Day 2: Wise Guide? Voice?

Do you have a wise guide?

A voice of steadiness in the storm?’

—//—

We had been adrift for many a day, huddled together for warmth in the cruel sanctuary of the lifeboat. The ice-rimed water that lapped about our feet was also what kept us alive, and threatened to end our travails, for the rains had been heavy for some three nights in a row. Luckily, the days had been the opposite, dry, if not warm, and allowing us to keep on top of the fine line between surviving, and diving forsakenly into the unforgiving ocean.

We had, it should be written, lost a few souls from our ensemble – they tended to leap at night when the fear became its worst – and had now, seemingly, settled upon a fixed number, with a fixed routine, and a fixed determination to at least try to survive our ‘peril upon the sea’.

But, in the darkness there was a light.

The light that shone for us was Pastor Tom, he spoke with a sage wiseness that filled our hearts with a glad warmth, and our minds with the hope of an attainable salvation. The trouble was, when he stopped speaking the darkness slowly began to creep back into our beings. The longer our trial lasted, the harder it must have been for him to stir us, for us to be stirred; and the easier it was for the feral black sea-dogs to bark mockingly at our weakenings.

When the real storm hit us, our fears at its powerful effects were realised. We had truly hoped that we should miss it, or it us; but, that scenario was not to be.
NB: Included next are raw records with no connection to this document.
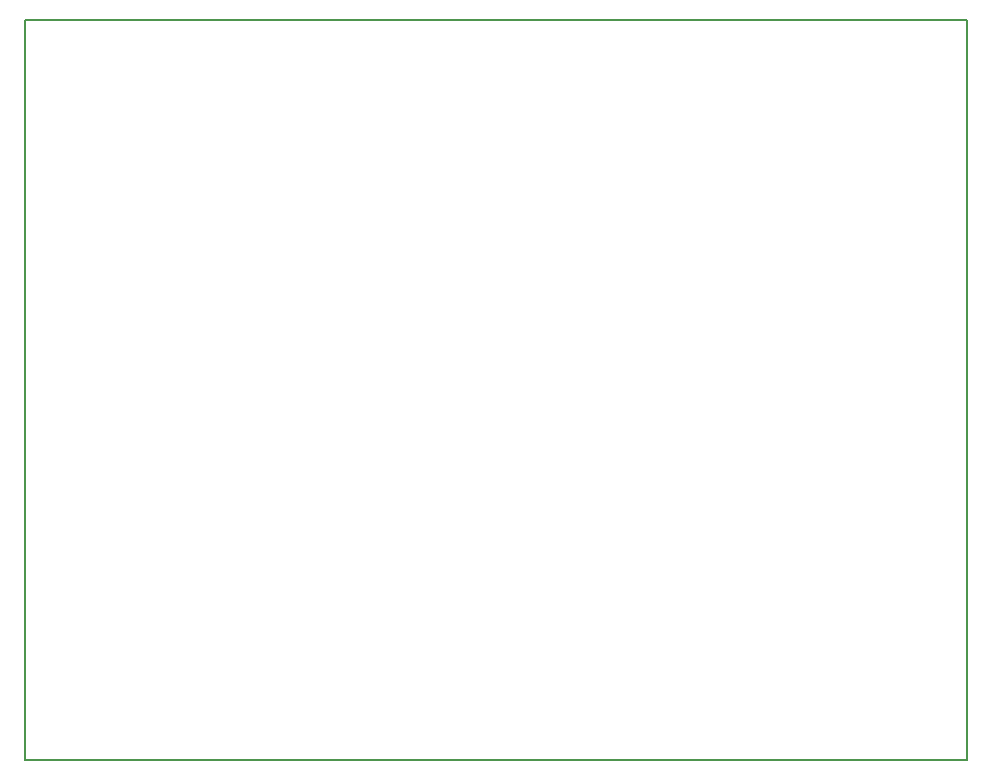
<source format=gm1>
G04 #@! TF.GenerationSoftware,KiCad,Pcbnew,9.0.7*
G04 #@! TF.CreationDate,2026-01-14T23:35:42+00:00*
G04 #@! TF.ProjectId,MacroMachine,4d616372-6f4d-4616-9368-696e652e6b69,rev?*
G04 #@! TF.SameCoordinates,Original*
G04 #@! TF.FileFunction,Profile,NP*
%FSLAX46Y46*%
G04 Gerber Fmt 4.6, Leading zero omitted, Abs format (unit mm)*
G04 Created by KiCad (PCBNEW 9.0.7) date 2026-01-14 23:35:42*
%MOMM*%
%LPD*%
G01*
G04 APERTURE LIST*
G04 #@! TA.AperFunction,Profile*
%ADD10C,0.200000*%
G04 #@! TD*
G04 APERTURE END LIST*
D10*
X112900000Y-77600000D02*
X192700000Y-77600000D01*
X192700000Y-140300000D01*
X112900000Y-140300000D01*
X112900000Y-77600000D01*
M02*

</source>
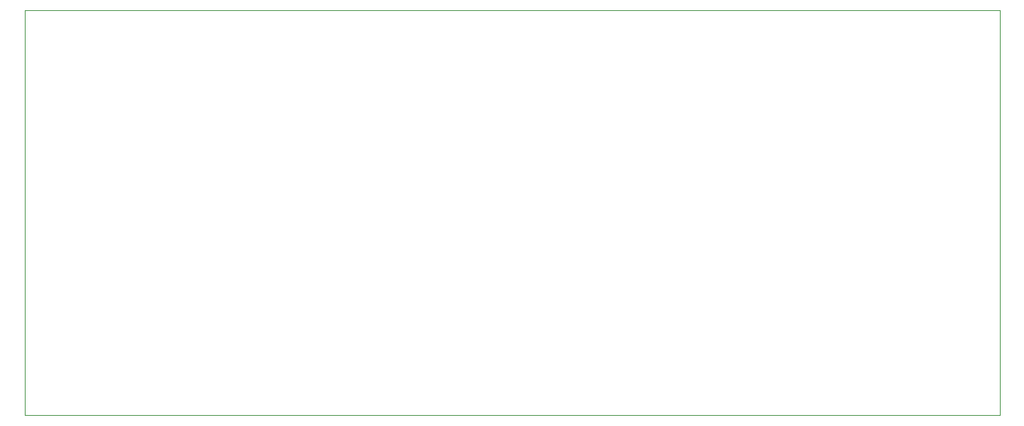
<source format=gbr>
%TF.GenerationSoftware,KiCad,Pcbnew,7.0.8*%
%TF.CreationDate,2024-04-25T10:28:09-06:00*%
%TF.ProjectId,ProtoBadge,50726f74-6f42-4616-9467-652e6b696361,rev?*%
%TF.SameCoordinates,Original*%
%TF.FileFunction,Profile,NP*%
%FSLAX46Y46*%
G04 Gerber Fmt 4.6, Leading zero omitted, Abs format (unit mm)*
G04 Created by KiCad (PCBNEW 7.0.8) date 2024-04-25 10:28:09*
%MOMM*%
%LPD*%
G01*
G04 APERTURE LIST*
%TA.AperFunction,Profile*%
%ADD10C,0.100000*%
%TD*%
G04 APERTURE END LIST*
D10*
X46000000Y-90000000D02*
X159000000Y-90000000D01*
X159000000Y-137000000D01*
X46000000Y-137000000D01*
X46000000Y-90000000D01*
M02*

</source>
Ee were adrift in an open lifeboat, hungry, sodden from exposure to the elements, and not knowing if this task was to be one task too many.

Pastor Tom raised his voice and fiercely abraded the storm with commands that it should abate, cease, desist.

He encouraged us to hold tight to our convictions, our dreams of reaching the safety of dry land, and to hold on even more tightly to the ropes that kept us in place upon this week and fragile vessel.

His voice kept us alive.

When the storm passed, an event barely noted, we, as one, said a prayer to whatever god we served, and let out a combined sigh of relief. Pastor Tom had got us through the storm, we would be saved, all would end well.

But, Pastor Tom, was no longer standing at the bow of the craft. He wasn’t within the lifeboat at all. He wasn’t with us in the shape of a person, but we could still feel his care and his love for us.

We did make land. Our bodies and our minds unalterably changed from our experiences. Our lives continuing, free to follow paths unthought of. But all of us carried Pastor Tom with us, for without him we would have perished.

No trace was ever found of Pastor Tom’s body. Perhaps the sea had claims upon it, or perhaps it washed up on a shore in some far off land. Maybe the fishes nibbled gently at his essence until he swam the oceans in the guise of a thousand true seafarers.

No trace of Pastor Tom was found in the records of the parish where he said that he preached. Only ‘I’ found this out.

‘When he was needed he was there; when he needed others, most turned away.’